Part of the reason for this relative silence is, no doubt, that there are far more important things to be working on. Left wing backbenchers, many more of whom were elected at the 2019 general election,  are quite rightly devoting their time to holding this shambolic government to account. When millions are out of work with little or no support from central government and the pandemic is spiralling out of control, there are more important concerns than Labour infighting.

However, the suspension highlights that Corbyn was never the only hope for socialist politics. In truth, the previous leadership failed  to turn the energy of its campaign (which destroyed many right wing myths about the unpopularity of radical socialist politics) into any meaningful change. This failure put left wing politics back a step and helped enable this damaging Tory administration. Whether or not Jeremy Corbyn is himself an anti-Semite (and I tend to think he is not), his atrocious failure of leadership and judgement on this issue, as well as his friendly comments about foreign dictators and terrorists, lost the leaders of Corbyn’s movement what little political capital they had. If radical wealth redistribution and democratisation of the economy is to have any chance of becoming government policy, these commitments need to come without the deadweight of the previous regime. For the left to come to power, it needs to purge itself of those who accept or excuse left wing antisemitism.

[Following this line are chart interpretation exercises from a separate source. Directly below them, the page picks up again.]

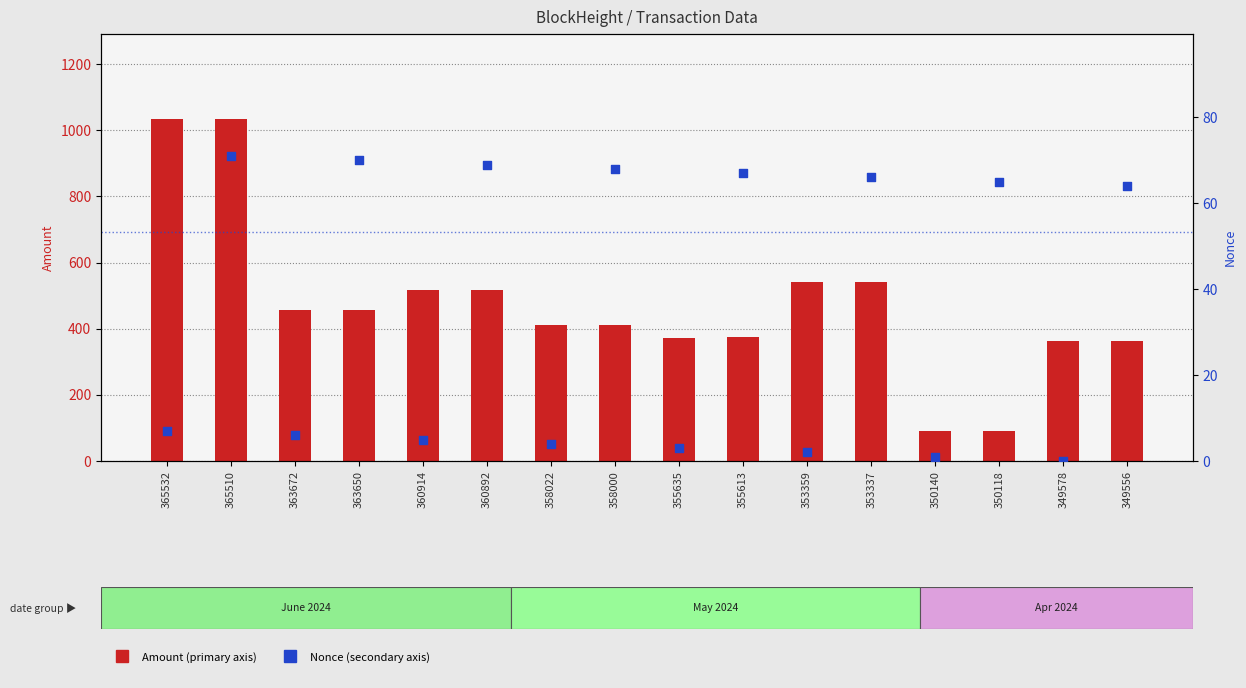

Is the value of Amount at 358000 greater than the value of Nonce at 360914?

Yes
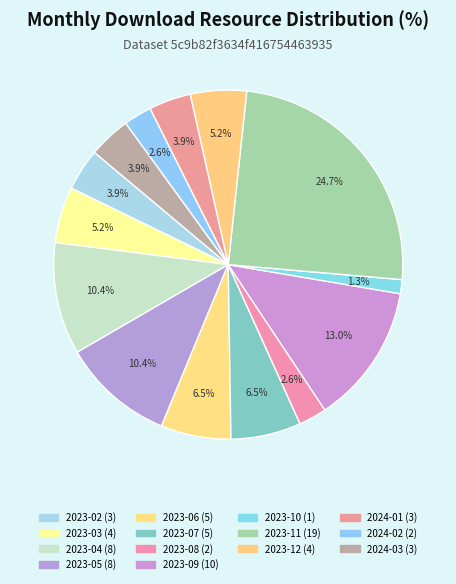

How many slices are in this pie chart?

14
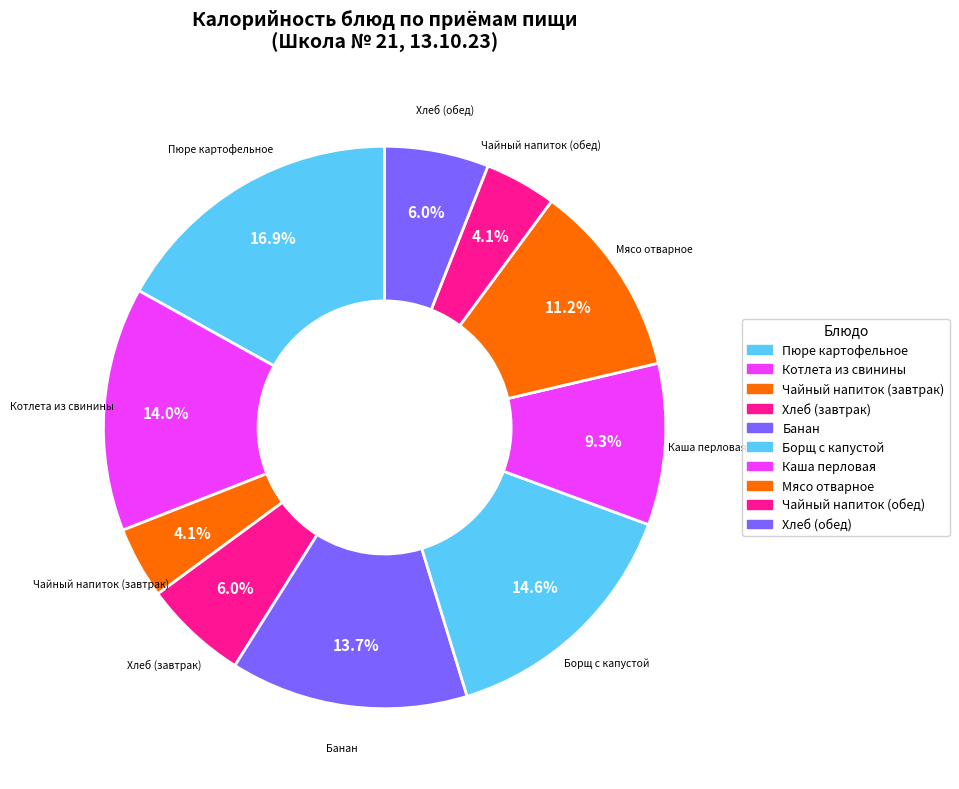

To the nearest percent, what is the average slice percentage?

10%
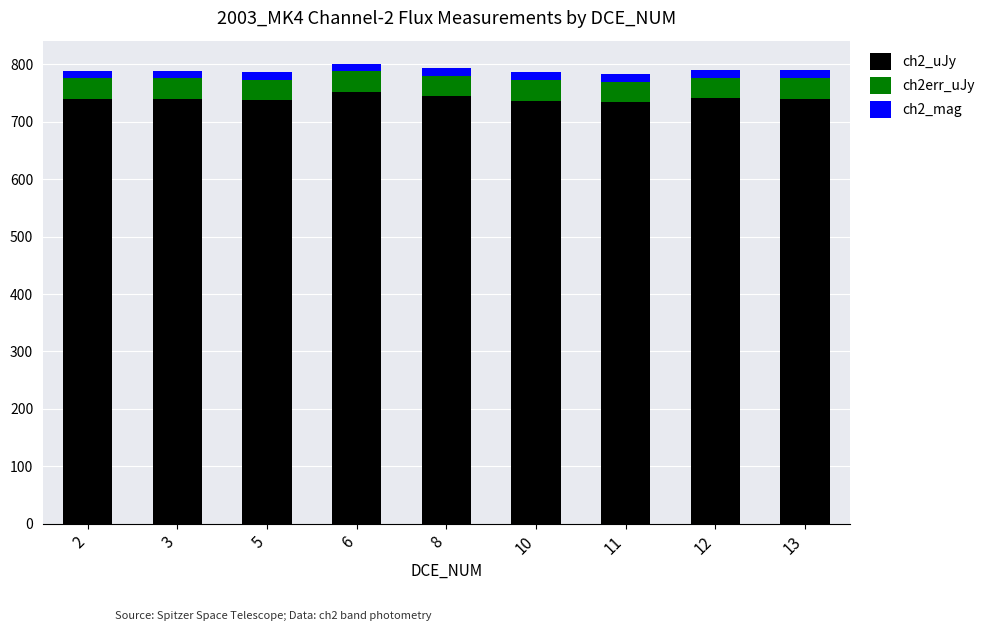

The ch2_uJy series shows 292.3 at 11. True or false?

False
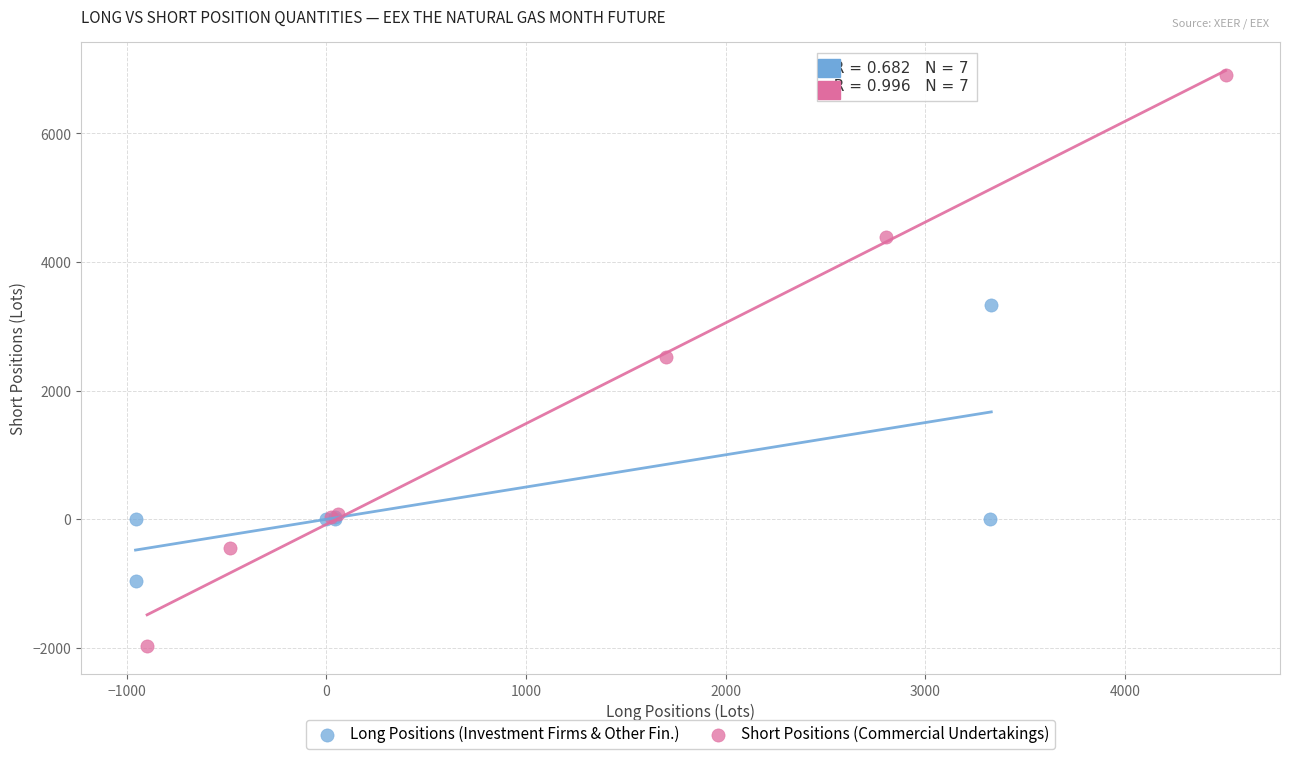

Which series contains the highest Y value?

Short Positions (Commercial Undertakings)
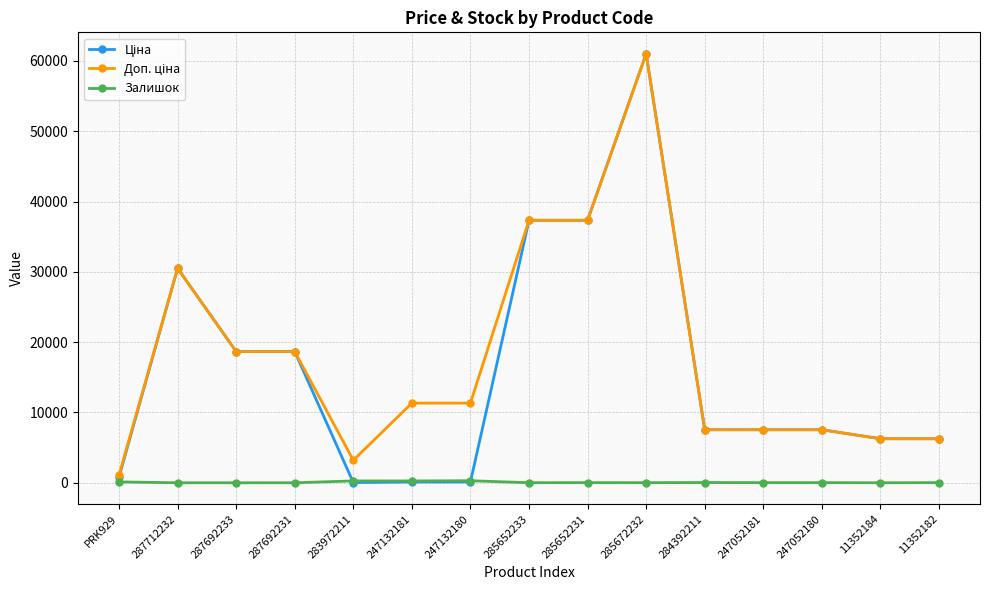

Is it true that Залишок equals 39.0 at 284392211?

True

This suspension, then, has proven to have few downsides and many advantages for the leader’s office. It is a signal to voters that Starmer is not beholden to the deeply unpopular former leadership, and is willing to be ruthless towards those in his own party who fail to live up to the values of Labour. If this is successful, the radical policies that polls suggest are popular, together with the personal popularity of the leader, could make Labour an electoral force not seen since the 2000s.

The Labour Party has always been riven with bitter infighting. It was only under Blair that the leadership managed to turn this to their advantage by using internal disputes to signal to the voters the leader’s commitments, however much we may disagree with the commitments. Corbyn’s suspension is evidence that in Starmer we have a leader who can pull off something similar and lead from the front to make the party electable and win a general election. The role of those on the left of Labour now is to rid any trace of antisemitism from their ranks, regain the trust of the Jewish community, and push the party to the left on the economy. This will liberate us to campaign with single-minded determination for a Labour government in 2024.